_Work to be completed:_
Can you put the entries below into a Markdown table with columns "Row" and "Content," one numbered row per line, skipping blank lines and leaving out the pictures? Begin at the line that has "What is the sum of the 2019" and stop after the last line of the entries.
━━━━━━━━━━
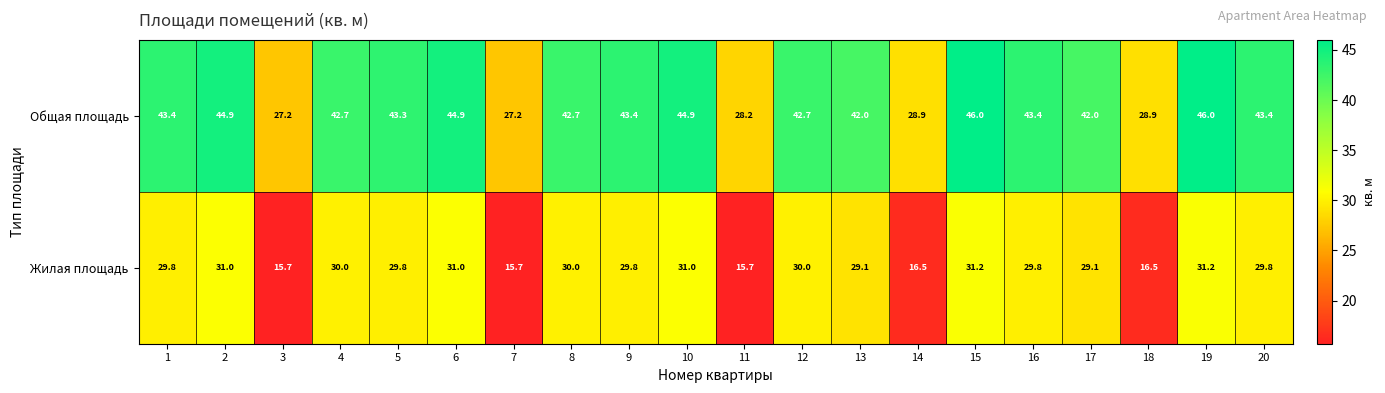

Count the number of categories in the chart.

20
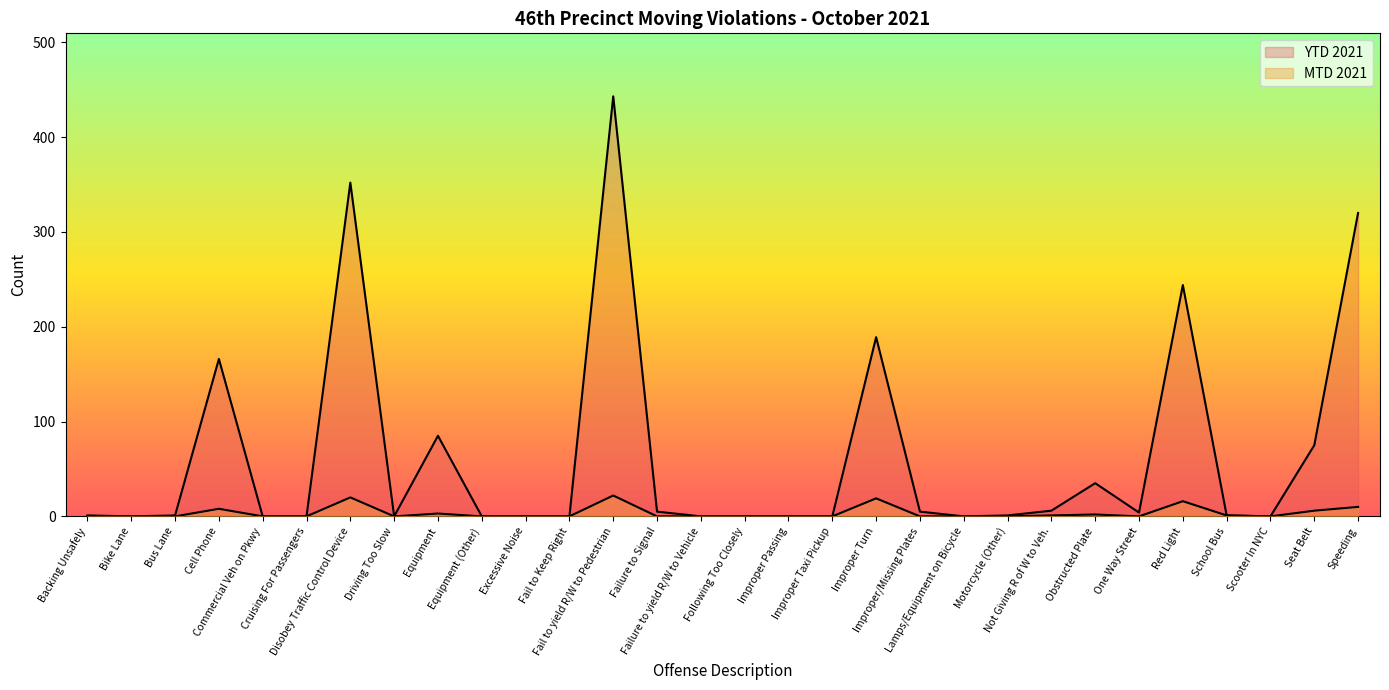

At Improper/Missing Plates, list the series in order from largest to smallest.

YTD 2021, MTD 2021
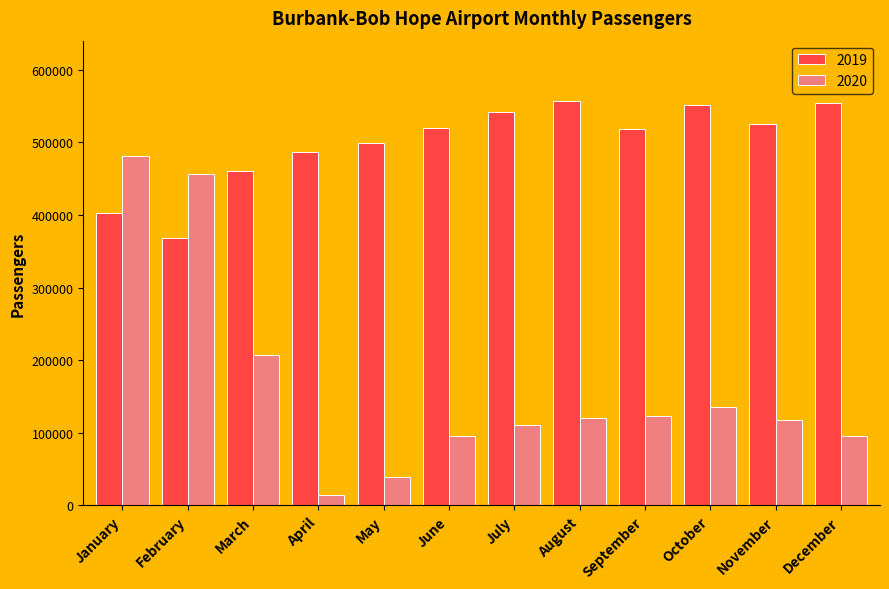

What is the sum of the 2019 values at October and July?

1093487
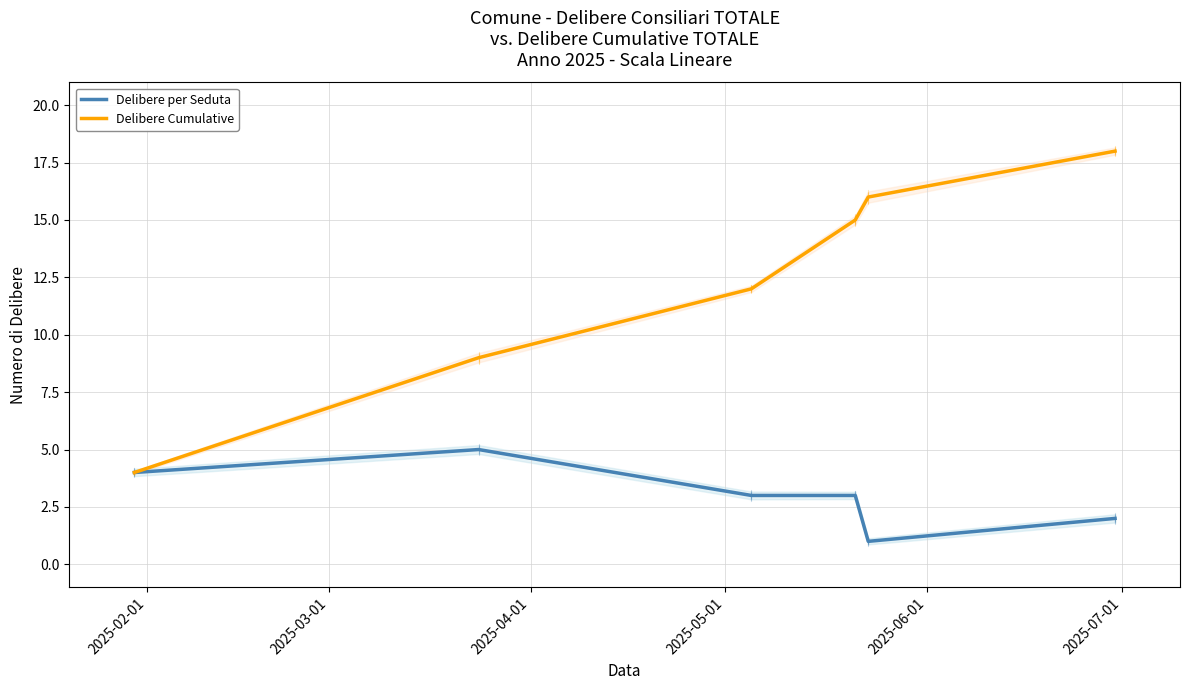

What is the sum of the Delibere per Seduta values at 2025-06-01 and 2025-07-01?

3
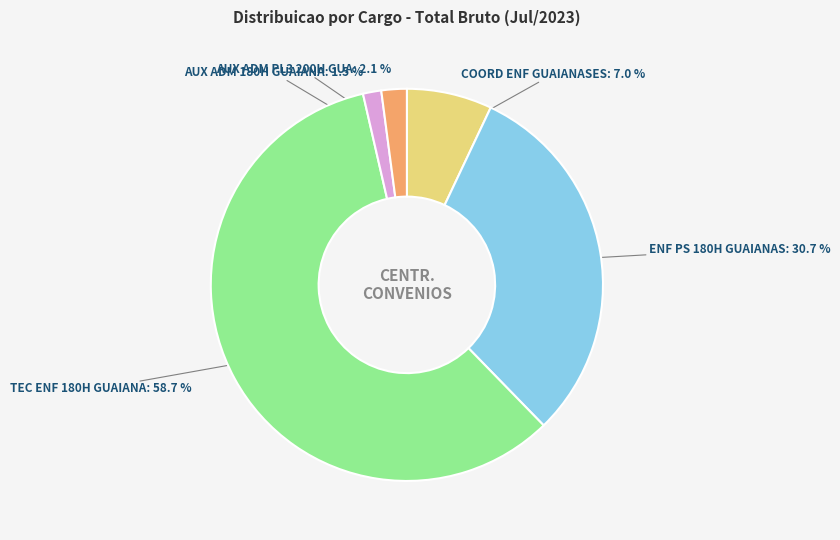

Does any single category account for the majority?

Yes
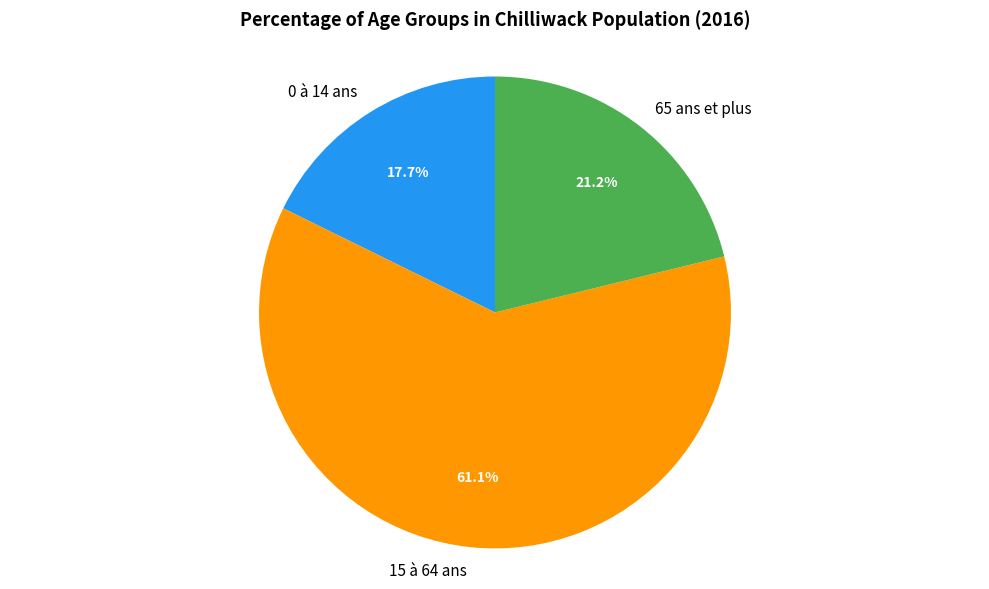

What is the total percentage of 15 à 64 ans and 0 à 14 ans?

78.8%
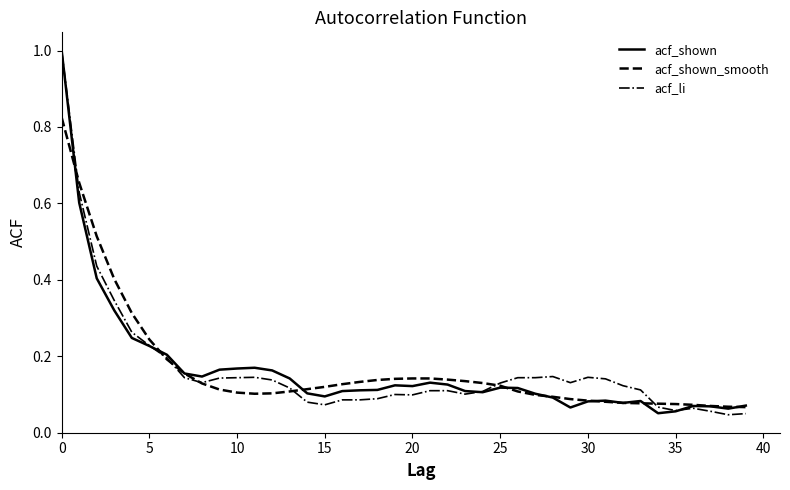

Which series has the largest total across all categories?

acf_shown_smooth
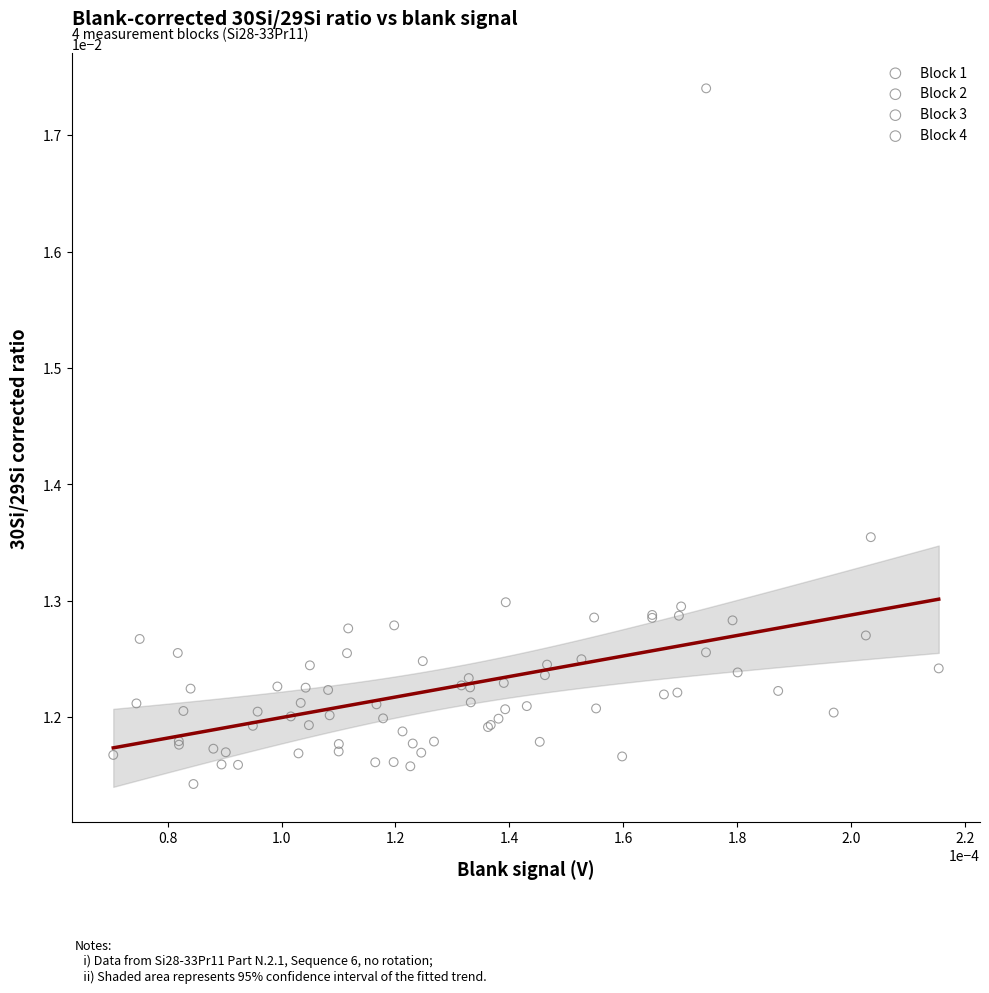

Which series reaches the maximum Y coordinate?

Block 1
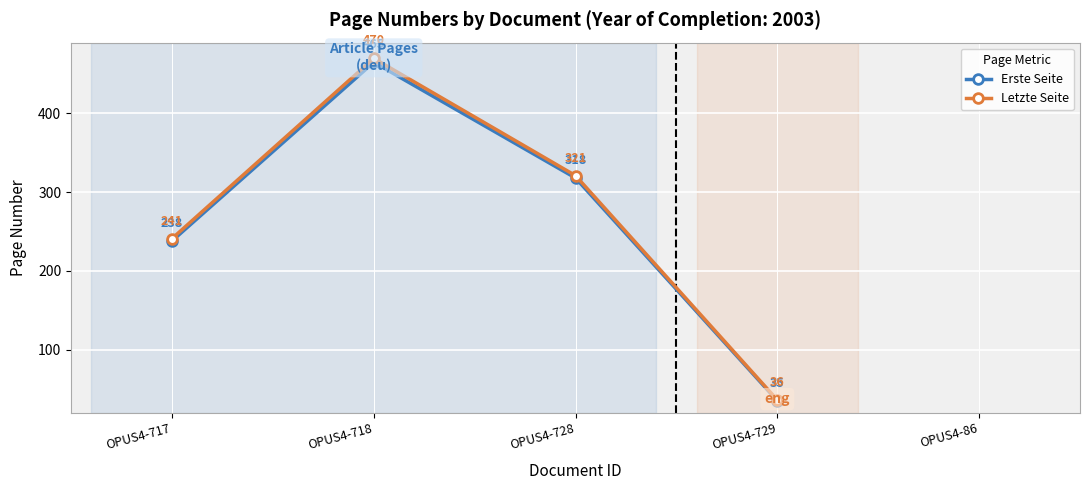

Which series changed the most between OPUS4-717 and OPUS4-718?

Letzte Seite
━━━━━━━━━━
_The completed task:_
| Row | Content |
|---|---|
| 1 | What is the sum of the 2019 values at October and July? |
| 2 | 1093487 |
| 3 | What is the sum of the Delibere per Seduta values at 2025-06-01 and 2025-07-01? |
| 4 | 3 |
| 5 | Does any single category account for the majority? |
| 6 | Yes |
| 7 | What is the total percentage of 15 à 64 ans and 0 à 14 ans? |
| 8 | 78.8% |
| 9 | Which series has the largest total across all categories? |
| 10 | acf_shown_smooth |
| 11 | Which series reaches the maximum Y coordinate? |
| 12 | Block 1 |
| 13 | Which series changed the most between OPUS4-717 and OPUS4-718? |
| 14 | Letzte Seite |